MANILA, Philippines -- Franz Pumaren sees plenty of benefits to allowing foreign student-athletes to play in collegiate leagues -- from leveling the playing field to improving the skills of local players.

Thus, the Adamson University head coach was quite surprised at the decision of the NCAA to ban "imports" starting next year, when it holds its 96th season.

"I was surprised nga, how come… Of course, it's the decision of the board of the NCAA. Why did they remove it? Kasi ako -- it's my own opinion -- if I'm a small school compared to the other big schools in the NCAA, only way for me to compete is to get an import eh," said Pumaren during a recent appearance on the "Coaches Unfiltered" podcast.

"At least kahit papaano, you can compete with them," he added.

The NCAA Management Committee confirmed in June that it will push through with the decision to ban foreign student-athletes, with chairman Fr. Vic Calvo of Colegio de San Juan de Letran claiming that they have done "more harm than good."

"At the moment, majority of the NCAA schools agree na mas maraming negative na nadudulot 'yung presence ng import," Calvo said.

It's a sentiment that Pumaren does not agree with. He believes that having foreign student-athletes will help smaller schools compete, especially given the landscape of recruitment in the collegiate leagues.

"Unang-una, when it comes to recruiting local players ang first option nila is 'yung so-called big schools eh so doon mahihirapan ka na agad eh," he said.

"At least with the imports, you can level the playing field especially if you're lucky that you're able to get a good import," he added.

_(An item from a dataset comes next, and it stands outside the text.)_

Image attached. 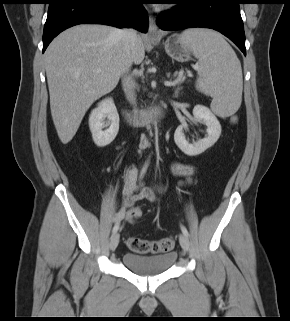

Moreover, Pumaren believes that having foreign players in the league will benefit the locals -- something that has been said by former NCAA Most Valuable Player Raymond Almazan and UAAP Mythical Team member Justine Baltazar. Almazan has said that playing against "imports" prepared him for the PBA, and Baltazar credited his battles with Cameroonian star Ben Mbala in their practices with elevating his game.

"It's a good training ground for local players," said Pumaren. "Could you just imagine, day in day out, 'yan ang bantay ng local players ng college players, then when you play against the opposing college teams, they play against the import."

"It improves the quality of the game and it improves the level of competition. At the same time 'yung local players it improves their skills eh. So for me, I’m for it," he said.

Pumaren has coached two foreign student-athletes during his time in Adamson -- Papi Sarr and Lenda Douanga.

There is one thing that Pumaren would change, however. He is not a fan of how foreign student-athletes have been dominating the awards scene in the UAAP, particularly in recent years.

"Imports" have won the UAAP Most Valuable Player award for the past four seasons, with Soulemane Chabi Yo of University of Santo Tomas winning the top individual trophy in Season 82. 

Pumaren suggests that imports should instead have a separate award, much like how the NCAA gave out a "Best Foreign Player" plum in Season 95 -- the last year where they would be allowed to play.

"I proposed this already to our board representative, dapat sa UAAP hindi nagiging MVP ang import. They should be classified as best (foreign) student-athlete," he said. "Kasi lugi na eh. I think sa NCAA, there was one time 'yung mythical team yata, puro import."

"Hindi eh. 'Yun ang opinion ko, kaya nga sa PBA, 'di ba, wala ngang nag-MVP na import dahil import 'yan eh. Best Import," he stressed. "Kasi kawawa 'yung locals eh. That's my opinion. It's up to the board if they want to decide on that one."